*Your task*
Up to and including the line that contains "significant protein staining", reproduce every line exactly, beginning with the first line below.

*Data section*
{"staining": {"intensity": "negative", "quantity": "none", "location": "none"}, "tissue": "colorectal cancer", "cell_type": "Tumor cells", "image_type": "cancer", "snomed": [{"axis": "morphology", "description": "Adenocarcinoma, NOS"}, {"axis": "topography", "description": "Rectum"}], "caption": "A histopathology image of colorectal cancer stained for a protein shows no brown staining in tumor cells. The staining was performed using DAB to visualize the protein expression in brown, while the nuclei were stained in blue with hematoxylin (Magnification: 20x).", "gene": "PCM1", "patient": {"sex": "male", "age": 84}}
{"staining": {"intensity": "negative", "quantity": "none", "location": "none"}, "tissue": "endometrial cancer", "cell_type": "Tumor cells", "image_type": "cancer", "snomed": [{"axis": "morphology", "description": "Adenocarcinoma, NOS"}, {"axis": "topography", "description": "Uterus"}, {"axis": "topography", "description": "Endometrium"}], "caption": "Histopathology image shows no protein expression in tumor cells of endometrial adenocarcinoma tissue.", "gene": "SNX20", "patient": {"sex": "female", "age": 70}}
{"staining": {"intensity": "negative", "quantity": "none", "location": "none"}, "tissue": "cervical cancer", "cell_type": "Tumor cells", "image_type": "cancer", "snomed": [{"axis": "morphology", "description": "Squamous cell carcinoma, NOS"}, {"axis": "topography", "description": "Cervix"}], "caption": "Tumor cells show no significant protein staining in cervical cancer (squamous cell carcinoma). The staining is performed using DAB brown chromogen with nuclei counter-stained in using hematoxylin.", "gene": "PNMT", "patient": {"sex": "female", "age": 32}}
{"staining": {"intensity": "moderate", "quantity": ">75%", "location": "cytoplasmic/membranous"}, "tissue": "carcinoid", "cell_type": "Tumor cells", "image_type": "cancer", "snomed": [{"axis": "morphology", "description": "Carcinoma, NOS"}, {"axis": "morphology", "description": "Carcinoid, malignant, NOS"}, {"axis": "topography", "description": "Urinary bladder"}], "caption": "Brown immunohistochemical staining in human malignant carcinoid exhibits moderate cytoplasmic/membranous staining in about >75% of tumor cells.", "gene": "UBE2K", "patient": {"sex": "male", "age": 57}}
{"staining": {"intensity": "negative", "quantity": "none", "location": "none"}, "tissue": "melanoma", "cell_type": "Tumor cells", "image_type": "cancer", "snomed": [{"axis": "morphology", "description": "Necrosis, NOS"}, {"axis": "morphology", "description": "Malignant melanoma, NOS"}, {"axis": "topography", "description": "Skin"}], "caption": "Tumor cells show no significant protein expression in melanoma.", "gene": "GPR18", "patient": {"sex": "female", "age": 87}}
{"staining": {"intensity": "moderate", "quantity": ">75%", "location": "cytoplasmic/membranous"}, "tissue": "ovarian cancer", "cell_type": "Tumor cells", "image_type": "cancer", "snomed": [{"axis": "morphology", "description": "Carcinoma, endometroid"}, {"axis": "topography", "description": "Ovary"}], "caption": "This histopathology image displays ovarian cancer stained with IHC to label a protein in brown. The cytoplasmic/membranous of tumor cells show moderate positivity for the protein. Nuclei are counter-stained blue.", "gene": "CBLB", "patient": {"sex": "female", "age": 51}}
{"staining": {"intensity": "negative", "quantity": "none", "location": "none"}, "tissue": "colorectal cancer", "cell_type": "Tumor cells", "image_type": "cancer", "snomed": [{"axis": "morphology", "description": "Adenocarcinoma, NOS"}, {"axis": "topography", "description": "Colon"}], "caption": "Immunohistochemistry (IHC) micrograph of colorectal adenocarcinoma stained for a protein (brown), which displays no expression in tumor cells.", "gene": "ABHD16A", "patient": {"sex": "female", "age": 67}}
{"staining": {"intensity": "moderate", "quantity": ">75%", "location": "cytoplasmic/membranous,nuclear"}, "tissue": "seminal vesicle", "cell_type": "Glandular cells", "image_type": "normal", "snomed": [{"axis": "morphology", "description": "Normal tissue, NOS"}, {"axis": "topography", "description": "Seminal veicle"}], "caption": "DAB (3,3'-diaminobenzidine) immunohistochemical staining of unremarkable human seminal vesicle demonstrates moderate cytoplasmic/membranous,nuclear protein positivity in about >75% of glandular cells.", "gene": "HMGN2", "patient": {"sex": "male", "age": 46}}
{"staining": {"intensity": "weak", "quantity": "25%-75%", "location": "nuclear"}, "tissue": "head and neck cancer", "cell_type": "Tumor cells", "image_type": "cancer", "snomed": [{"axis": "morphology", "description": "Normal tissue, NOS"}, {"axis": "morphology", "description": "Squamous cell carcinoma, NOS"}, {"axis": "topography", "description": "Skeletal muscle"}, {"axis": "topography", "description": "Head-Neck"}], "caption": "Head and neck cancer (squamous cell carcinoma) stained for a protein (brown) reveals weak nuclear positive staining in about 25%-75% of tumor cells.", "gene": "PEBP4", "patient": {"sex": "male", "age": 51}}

*Answer section*
{"staining": {"intensity": "negative", "quantity": "none", "location": "none"}, "tissue": "colorectal cancer", "cell_type": "Tumor cells", "image_type": "cancer", "snomed": [{"axis": "morphology", "description": "Adenocarcinoma, NOS"}, {"axis": "topography", "description": "Rectum"}], "caption": "A histopathology image of colorectal cancer stained for a protein shows no brown staining in tumor cells. The staining was performed using DAB to visualize the protein expression in brown, while the nuclei were stained in blue with hematoxylin (Magnification: 20x).", "gene": "PCM1", "patient": {"sex": "male", "age": 84}}
{"staining": {"intensity": "negative", "quantity": "none", "location": "none"}, "tissue": "endometrial cancer", "cell_type": "Tumor cells", "image_type": "cancer", "snomed": [{"axis": "morphology", "description": "Adenocarcinoma, NOS"}, {"axis": "topography", "description": "Uterus"}, {"axis": "topography", "description": "Endometrium"}], "caption": "Histopathology image shows no protein expression in tumor cells of endometrial adenocarcinoma tissue.", "gene": "SNX20", "patient": {"sex": "female", "age": 70}}
{"staining": {"intensity": "negative", "quantity": "none", "location": "none"}, "tissue": "cervical cancer", "cell_type": "Tumor cells", "image_type": "cancer", "snomed": [{"axis": "morphology", "description": "Squamous cell carcinoma, NOS"}, {"axis": "topography", "description": "Cervix"}], "caption": "Tumor cells show no significant protein staining in cervical cancer (squamous cell carcinoma). The staining is performed using DAB brown chromogen with nuclei counter-stained in using hematoxylin.", "gene": "PNMT", "patient": {"sex": "female", "age": 32}}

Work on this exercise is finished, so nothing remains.